Il aura fallu moins d’un an à l’association lyonnaise La Parole libérée pour recueillir plus de 400 témoignages de victimes présumées d’actes pédophiles. Pour l’essentiel, ces confidences mettent en cause des hommes d’église.
La Parole libérée n’imaginait pas en recueillir autant. En dix mois, l’association lyonnaise, connue pour être à l’origine de l’affaire Preynat et Barbarin, a réuni plus de 400 témoignages de victimes présumées d’actes pédophiles, révèle France Info ce 30 septembre. Selon son président François Devaux joint par Marianne, « plus de 90 % » de ces personnes disent avoir été abusées par des prêtres. Certaines s’expriment pour la première fois, longtemps après les agressions.
D’autres n’ont pas eu l’occasion de le faire, comme cet homme dont la femme a retrouvé des écrits après sa mort. « Elle ignorait l’existence des ces carnets, dans lesquels son mari exprimait sa souffrance », raconte François Devaux. Un homme de 93 ans a lui encore pu prendre la plume « avec son écriture toute chevrotante » pour raconter son calvaire, vécu dans ses plus jeunes années. « Tous ces témoignages, ce sont des douleurs immenses, à vie », résume François Devaux. Pour ces auteurs de témoignages ressortis des mémoires, le délai de prescription est passé depuis longtemps. Mais l’objectif est commun : éviter que le traumatisme vécu ne soit subi par d’autres. Pour les autres, La Parle libérée promet de « les accompagner » dans leurs éventuelles démarches judiciaires.
À l’omerta imposée de l’Église jusqu’à très récemment succède peu à peu une volonté de faire le ménage dans les diocèses. Ainsi, Monseigneur Guyard, évêque émérite du Havre, n’hésite pas à fustiger les comportements passés de la hiérarchie ecclésiastique au micro de France Inter : « À l’époque, la pédophilie n’était pas considérée comme quelque chose de dramatique, si vous voulez, pour être un peu vulgaire, c’était des histoires de touche pipi… comme les gamins le font quand ils ont 12 ans entre eux. On mettait ça à ce niveau-là. »
Les prêtres soupçonnés étaient simplement mutés par leur hiérarchie « pour étouffer les affaires et lui permettre de continuer à vivre tranquillement ». Quoiqu’il arrive, fermer les yeux, ne pas faire de vagues. Même indifférence dans les rangs de l’Éducation nationale ou de ceux des forces de l’ordre, où les affaires de pédophilie étaient délaissées.
Les cellules d’accueil désormais mises en place dans chaque diocèse, accompagnées d’une adresse mail, ne peuvent masquer les agissements coupables très récents de certains dirigeants de l’église catholique, toujours en vogue.
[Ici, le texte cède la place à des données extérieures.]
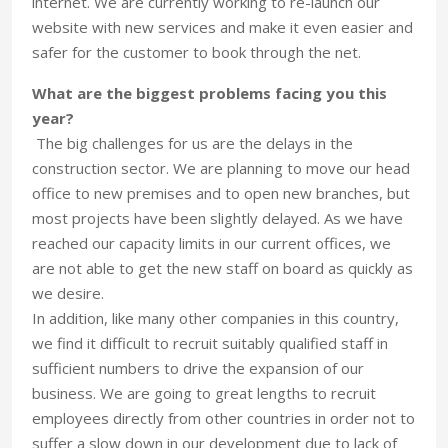
internet. We are currently working to re-launch our
website with new services and make it even easier and
safer for the customer to book through the net.
What are the biggest problems facing you this
year?
The big challenges for us are the delays in the
construction sector. We are planning to move our head
office to new premises and to open new branches, but
most projects have been slightly delayed. As we have
reached our capacity limits in our current offices, we
are not able to get the new staff on board as quickly as
we desire.
In addition, like many other companies in this country,
we find it difficult to recruit suitably qualified staff in
sufficient numbers to drive the expansion of our
business. We are going to great lengths to recruit
employees directly from other countries in order not to
suffer a slow down in our development due to lack of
Ainsi, le cardinal Barbarin avait maintenu en fonction le père Preynat, y compris au contact d’enfants, tout en ayant connaissance du passé pédophile du prêtre. « L’Église feint d’agir depuis des lustres et des lustres, s’emporte François Devaux. Afficher la tolérance zéro c’est bien, mais les actes doivent suivre. Or ils ne suivent pas ».